Poking fun at the Boston Globe is a fish-in-a-barrel pursuit if there ever was one, but, seriously, what does that have to do with the proverbial price of tea?
I can take an expression of Sun-satisfaction with only so much salt. Let's call this spade a spade: for warmed-over AP content, it's always fastest and most thorough to just read about it online. The fact that the Sun pay-giarizes more quickly than the Globe is hardly an endorsement to me. The BBC World Service is even more thorough and timely most of the time than the AP. The Sun doesn't republish their stuff. So let's not try to offer this sort of a thing as an excuse.

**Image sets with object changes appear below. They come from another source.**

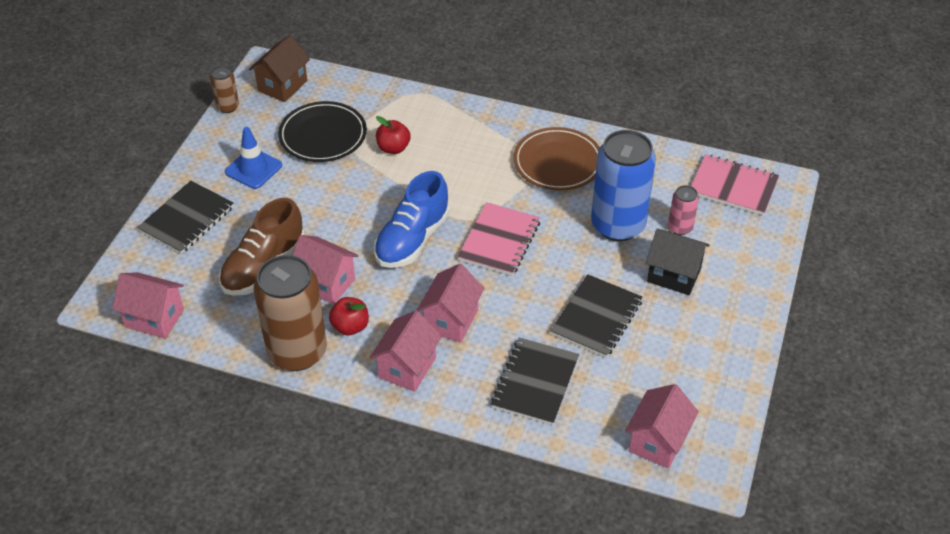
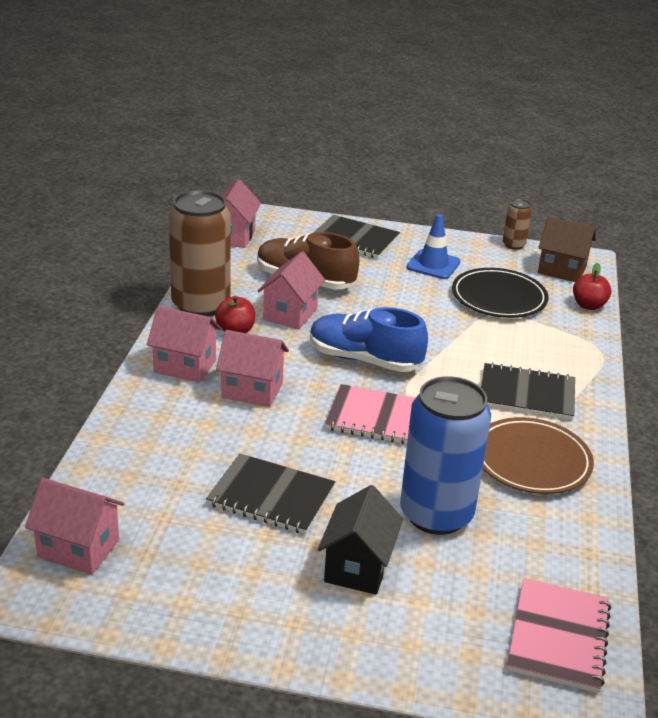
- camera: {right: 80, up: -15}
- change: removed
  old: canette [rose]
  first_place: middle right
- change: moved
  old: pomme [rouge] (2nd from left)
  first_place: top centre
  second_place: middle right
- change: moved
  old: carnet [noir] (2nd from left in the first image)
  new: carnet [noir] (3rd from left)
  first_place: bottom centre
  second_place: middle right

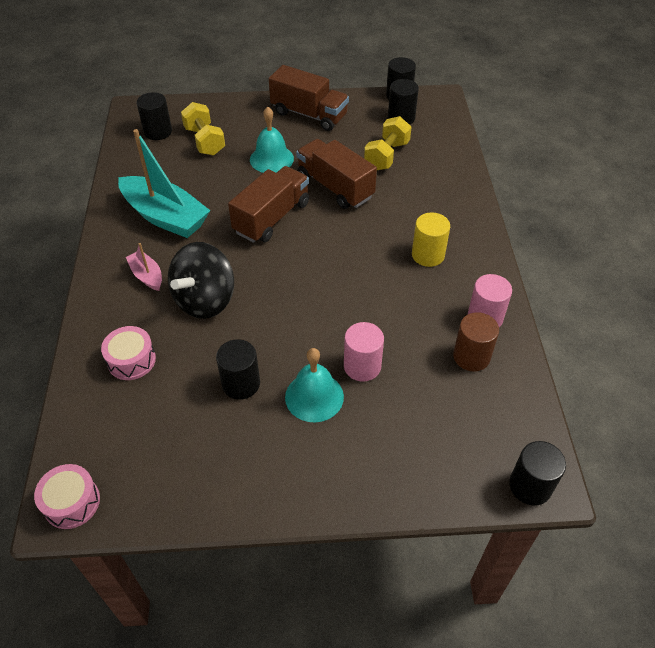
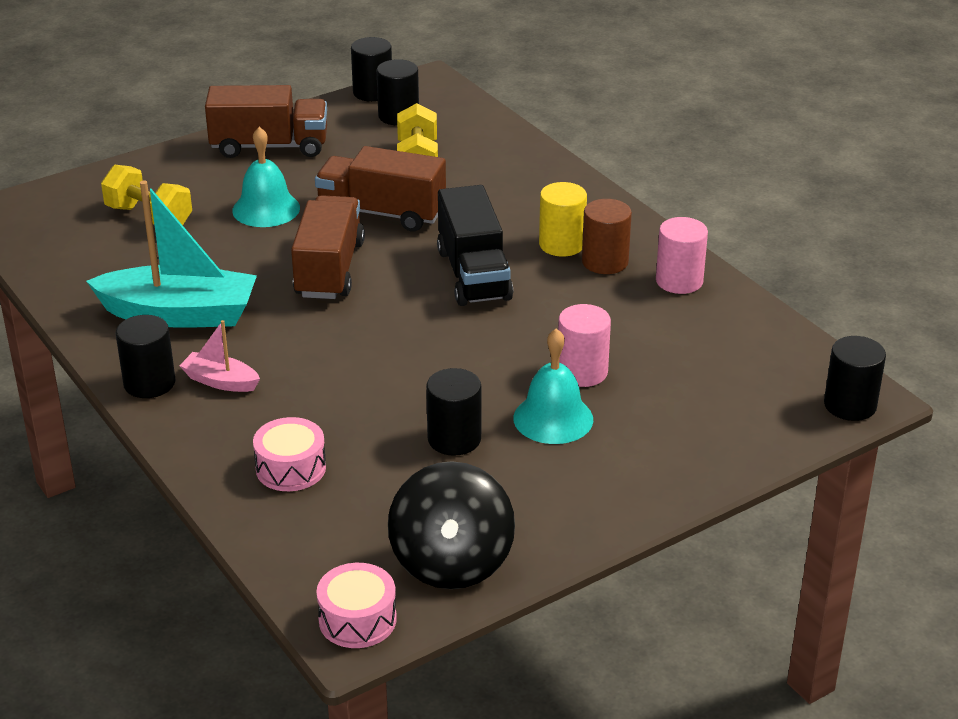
- camera: {right: -30, up: -15}
- change: added
  new: camion [noir]
  second_place: centre
- change: moved
  old: cylindre [noir] (1st from left)
  first_place: top left
  second_place: middle left
- change: moved
  old: toupie [noir]
  first_place: middle left
  second_place: bottom centre
- change: moved
  old: cylindre [marron]
  first_place: middle right
  second_place: top centre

The sad fact of the matter is that the Lowell Sun has steadily decreased their local news-gathering and reporting resources to the point of self-parody. Local musicians are self-producing award-winning music, and performing it live right here in the city, and all the Sun can manage to do is paraphrase the PR blurbs they receive from the Bull Run in Shirley, Tupelo Music Hall in Londonderry, and various performance venues in Boston, all roughly 20 miles away or more from the city in which the rag gets published. We had a city-wide "skill share" this weekend. Where's the coverage? Anyone who spends any time on the street here can list any number of things they see that are never explained or published in the "local" paper. Why are we not frustrated about that?
I suspect that people who spend most of their time indoors at home or elsewhere not out and about in Lowell are less concerned, because they don't see, hear or know what they're missing. If they all want to spend $225 each year having their ignorance confirmed for them, it's all our collective loss.
We put up with an abysmal local newspaper situation, I guess, because we feel like we don't deserve better, and because some nearby cities may have it worse.
I, for one, don't feel so satisfied at all. We get very little value for our subscription dollars, and less and less of that every single year. When are we going to stop apologizing for that and for them down at the Sun, and agree that some better accommodation towards an actual majority of residents is a useful thing for our public notices?
That wider, more fair distribution could be at lower cost to us as taxpayers would seem like a noble goal. Yeah, the Mayor was a putz not to propose a hybrid solution to start as some of his political nemeses, to their credit, more reasonably suggested. But that doesn't excuse the anachronistic and poor-value and poorer constituent covering local paper for their baseless rant in favor of preserving their corrupt monopoly on public notice publication revenue.
I would hope for better, from them, and from you, Cliff.